Standard LLMs favor vast vocabularies (32k–128k) to keep tokenization counts short. Our sweep documents a fatal parameter theft paradox when shrinking downstream profiles to sub-10M boundaries:
Downstream metrics evaluated at zero-shot boundaries. Word Perplexity (PPL) serves as the primary metric for comparative linguistic clarity.
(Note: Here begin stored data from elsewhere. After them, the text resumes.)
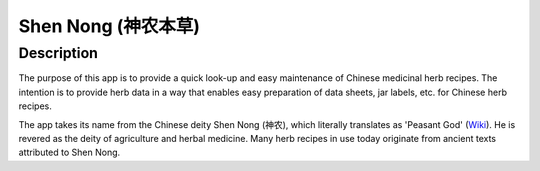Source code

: ====================
Shen Nong (神农本草)
====================

Description
-----------

The purpose of this app is to provide a quick look-up and easy maintenance of
Chinese medicinal herb recipes. The intention is to provide herb data in a way
that enables easy preparation of data sheets, jar labels, etc. for Chinese herb
recipes.

The app takes its name from the Chinese deity Shen Nong (神农), which literally
translates as 'Peasant God' (`Wiki <https://en.wikipedia.org/wiki/Shennong>`_).
He is revered as the deity of agriculture and herbal medicine. Many herb recipes
in use today originate from ancient texts attributed to Shen Nong.
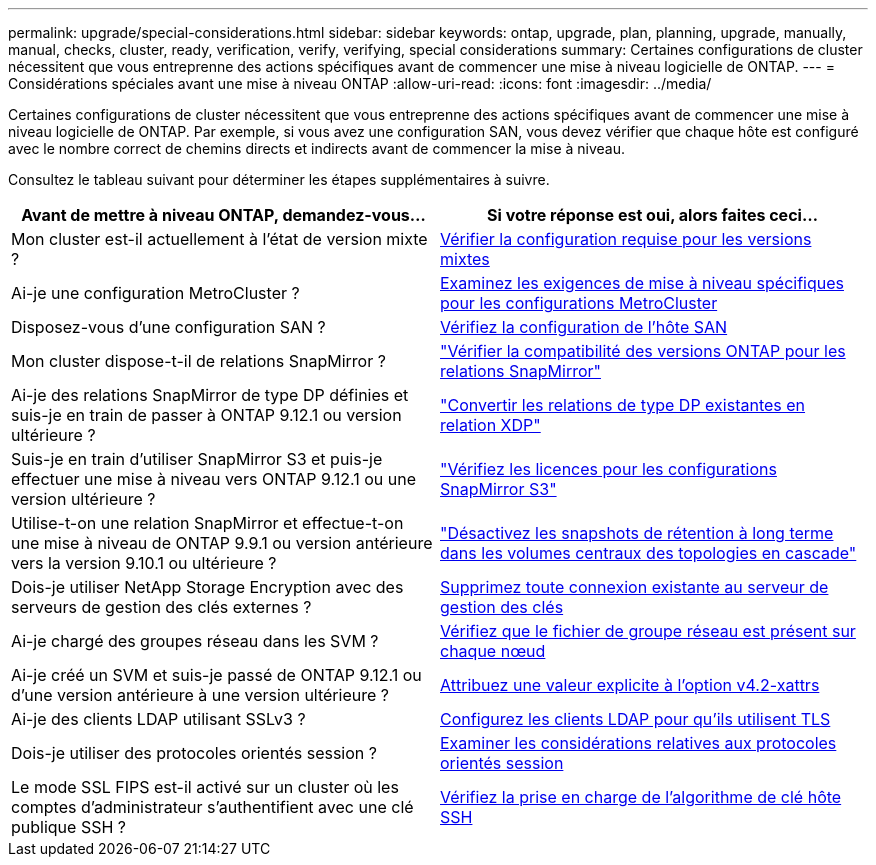---
permalink: upgrade/special-considerations.html 
sidebar: sidebar 
keywords: ontap, upgrade, plan, planning, upgrade, manually, manual, checks, cluster, ready, verification, verify, verifying, special considerations 
summary: Certaines configurations de cluster nécessitent que vous entreprenne des actions spécifiques avant de commencer une mise à niveau logicielle de ONTAP. 
---
= Considérations spéciales avant une mise à niveau ONTAP
:allow-uri-read: 
:icons: font
:imagesdir: ../media/


[role="lead"]
Certaines configurations de cluster nécessitent que vous entreprenne des actions spécifiques avant de commencer une mise à niveau logicielle de ONTAP.  Par exemple, si vous avez une configuration SAN, vous devez vérifier que chaque hôte est configuré avec le nombre correct de chemins directs et indirects avant de commencer la mise à niveau.

Consultez le tableau suivant pour déterminer les étapes supplémentaires à suivre.

[cols="2*"]
|===
| Avant de mettre à niveau ONTAP, demandez-vous... | Si votre réponse est *oui*, alors faites ceci... 


| Mon cluster est-il actuellement à l'état de version mixte ? | xref:concept_mixed_version_requirements.html[Vérifier la configuration requise pour les versions mixtes] 


| Ai-je une configuration MetroCluster ?  a| 
xref:concept_upgrade_requirements_for_metrocluster_configurations.html[Examinez les exigences de mise à niveau spécifiques pour les configurations MetroCluster]



| Disposez-vous d'une configuration SAN ? | xref:task_verifying_the_san_configuration.html[Vérifiez la configuration de l'hôte SAN] 


| Mon cluster dispose-t-il de relations SnapMirror ? | link:../data-protection/compatible-ontap-versions-snapmirror-concept.html["Vérifier la compatibilité des versions ONTAP pour les relations SnapMirror"] 


| Ai-je des relations SnapMirror de type DP définies et suis-je en train de passer à ONTAP 9.12.1 ou version ultérieure ? | link:../data-protection/convert-snapmirror-version-flexible-task.html["Convertir les relations de type DP existantes en relation XDP"] 


| Suis-je en train d'utiliser SnapMirror S3 et puis-je effectuer une mise à niveau vers ONTAP 9.12.1 ou une version ultérieure ? | link:considerations-for-s3-snapmirror-concept.html["Vérifiez les licences pour les configurations SnapMirror S3"] 


| Utilise-t-on une relation SnapMirror et effectue-t-on une mise à niveau de ONTAP 9.9.1 ou version antérieure vers la version 9.10.1 ou ultérieure ? | link:snapmirror-cascade-relationship-blocked.html["Désactivez les snapshots de rétention à long terme dans les volumes centraux des topologies en cascade"] 


| Dois-je utiliser NetApp Storage Encryption avec des serveurs de gestion des clés externes ? | xref:task-prep-node-upgrade-nse-with-ext-kmip-servers.html[Supprimez toute connexion existante au serveur de gestion des clés] 


| Ai-je chargé des groupes réseau dans les SVM ? | xref:task_verifying_that_the_netgroup_file_is_present_on_all_nodes.html[Vérifiez que le fichier de groupe réseau est présent sur chaque nœud] 


| Ai-je créé un SVM et suis-je passé de ONTAP 9.12.1 ou d'une version antérieure à une version ultérieure ? | xref:task_verifying_that_the_netgroup_file_is_present_on_all_nodes.html[Attribuez une valeur explicite à l'option v4.2-xattrs] 


| Ai-je des clients LDAP utilisant SSLv3 ? | xref:task_configuring_ldap_clients_to_use_tls_for_highest_security.html[Configurez les clients LDAP pour qu'ils utilisent TLS] 


| Dois-je utiliser des protocoles orientés session ? | xref:concept_considerations_for_session_oriented_protocols.html[Examiner les considérations relatives aux protocoles orientés session] 


| Le mode SSL FIPS est-il activé sur un cluster où les comptes d'administrateur s'authentifient avec une clé publique SSH ? | xref:considerations-authenticate-ssh-public-key-fips-concept.html[Vérifiez la prise en charge de l'algorithme de clé hôte SSH] 
|===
| Benchmark / Metric | Run 1: 1024 Vocab | Run 2: 2048 Vocab | Run 3: 4096 Vocab (🏆 Peak) | Run 4: 8192 Vocab | Run 5: 16384 Vocab |
|---|---|---|---|---|---|
| Total Active Parameters | 3,409,664 | 3,671,808 | 4,196,096 | 5,244,672 | 7,341,824 |
| Pretrain Train Loss (↓) | 3.614 | 4.172 | 4.598 | 5.063 | 5.409 |
| ARC-Easy Zero-Shot (↑) | 28.37% | 29.67% | 28.32% | 30.77% | 30.93% |
| Wikitext Byte PPL (↓) | 3.7336 | 3.6693 | 3.1566 | 3.0746 | 3.0052 |
| Wikitext Word PPL (↓) | 1146.6974 | 1044.8747 | 467.2369 | 405.9334 | 359.2878 |
| Pretrain Compute Speed (⚡) | 8.43 steps/sec | 8.03 steps/sec | 7.38 steps/sec | 6.95 steps/sec | 5.03 steps/sec |
| EMBEDDING STATUS | Context Fragmentation | Information Degradation | PARETO CEILING | Layer Starvation | Parameter Overflow |
As vocab sizes scale up, the active parameter volume jumps exponentially inside the static lookup blocks, choking compute steps.